2015's numbers paint a rosy picture 

The data does seem to back up the Tourist Board's optimism. Germany recorded an increase in the number of overnight stays by inbound visitors for the sixth consecutive year in 2015. The total number of overnights for the year was 79.9 million, which is an increase of 5.4 percent compared to 2014. Despite negative headlines dominating European media thus far in 2016, the numbers show that this growth is continuing. The GNTB has said that the volume of overnight stays increased by 6 percent in January and February compared to the same months last year. 

READ MORE: EU Sets Deadline for Border Patrol Plan

The importance of both European and overseas markets

It’s clear that Germany wants to build on these recent gains. That means luring tourists from new outbound markets and maximizing the number of people who come from places where Germany already has a well established image as a tourist and business travel destination. 

A majority of international visitors (nearly three out of every four) come from other countries in Europe. This regional market is important for Germany, not only for tourism but also for business travel. Conference and convention infrastructure is good throughout the country, especially in major commercial centers like Frankfurt.

When it comes to tourism, it is the overseas markets that are primed for the most growth. The number of arrivals from the United States was up by 5 percent in 2015, while China, South Korea, Taiwan and the Arab Gulf States each posted double-digit increases when it came to the year-on-year percentage of inbound travelers. 

Buyers from China, India and the Gulf were very well represented at this year’s GTM, so it is likely that the number of arrivals from East Asia, the Subcontinent and the Middle East will continue to grow in 2016 and beyond. 

Special events could make 2017 a record breaking year

Germany also has a number of upcoming events that could lead to a significant increase in the number of arrivals. The most heavily promoted event was the 500th anniversary of the start of the Protestant reformation. Historic towns like Quedlinburg and Wittenberg were highlighted for both buyers and journalists who attended the events.
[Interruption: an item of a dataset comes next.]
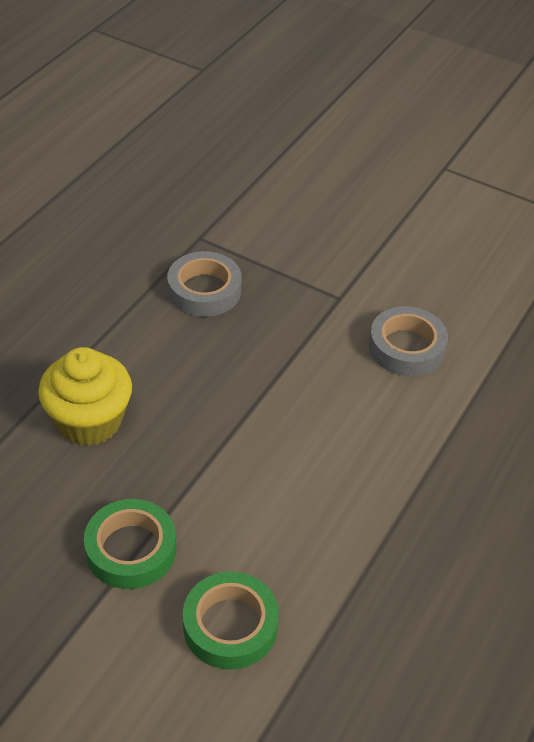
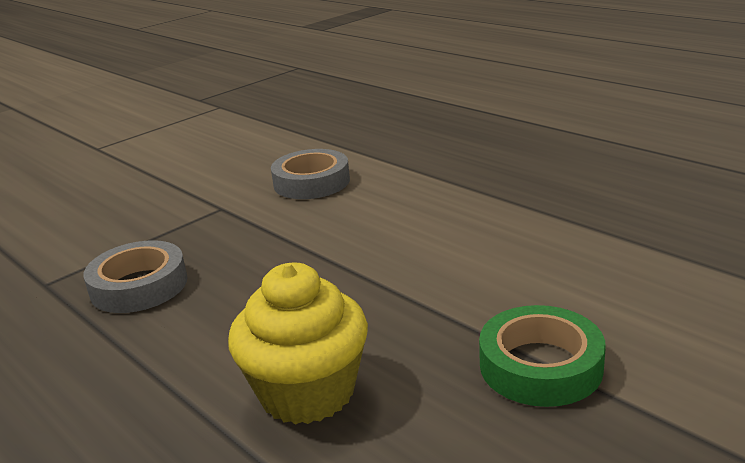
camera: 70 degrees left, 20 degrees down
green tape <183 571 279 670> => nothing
It should be noted that even without ties to Martin Luther, Quedlinburg is a worthwhile destination. Large parts of the town manage to escape World War II bombs and communist-era bulldozers. Now, its growth as a tourist destination has led to an explosion in the conversion of old buildings into hotels and cafes.  

READ MORE: Germany Reaches Record Tourism Numbers

Religion and history aren’t the only reasons Germany will be a tourist hotspot next year;  documenta 2017 will take place between Jun 10 and Sept. 17 in the town of Kassel. This celebration of modern art has grown from a small event (first held in 1955) to a major celebration that drew 300 artists and 860,000 visitors when it was last held in 2012. 

Also, one of the most anticipated horticulture shows on earth will be coming to Berlin in 2017. The International Garden Show is only held once every 10 years. The size of Berlin’s famous Gardens of the World will be doubled during the event. As many as two million horticulture enthusiasts from elsewhere in Germany and around the world are expected to attend. 

Classic attractions will still be big for tourists from new markets

Classic attractions and activities like castle visits, Oktoberfest, summer river cruises, Christmas markets, shopping districts and a host of other stereotypical German attractions will also continue to play an important role in the industry, especially in emerging markets like China and India. 

Could anything slow tourism growth?

Germany has reason to be very optimistic, but it cannot ignore issues like Schengen and security. Because a vast majority of visitors come from neighboring EU countries, any changes to the current passport-free, visa-free travel model could significantly harm Germany's arrival numbers. This is arguably the most immediate danger for the tourism industry given the current disagreements about the migrant crisis and the call for better border security. 

For now, however, Germany’s rosy predications do not seem at all far-fetched, especially given the upcoming special events that will bring in additional tourists and put a brighter media spotlight on Germany.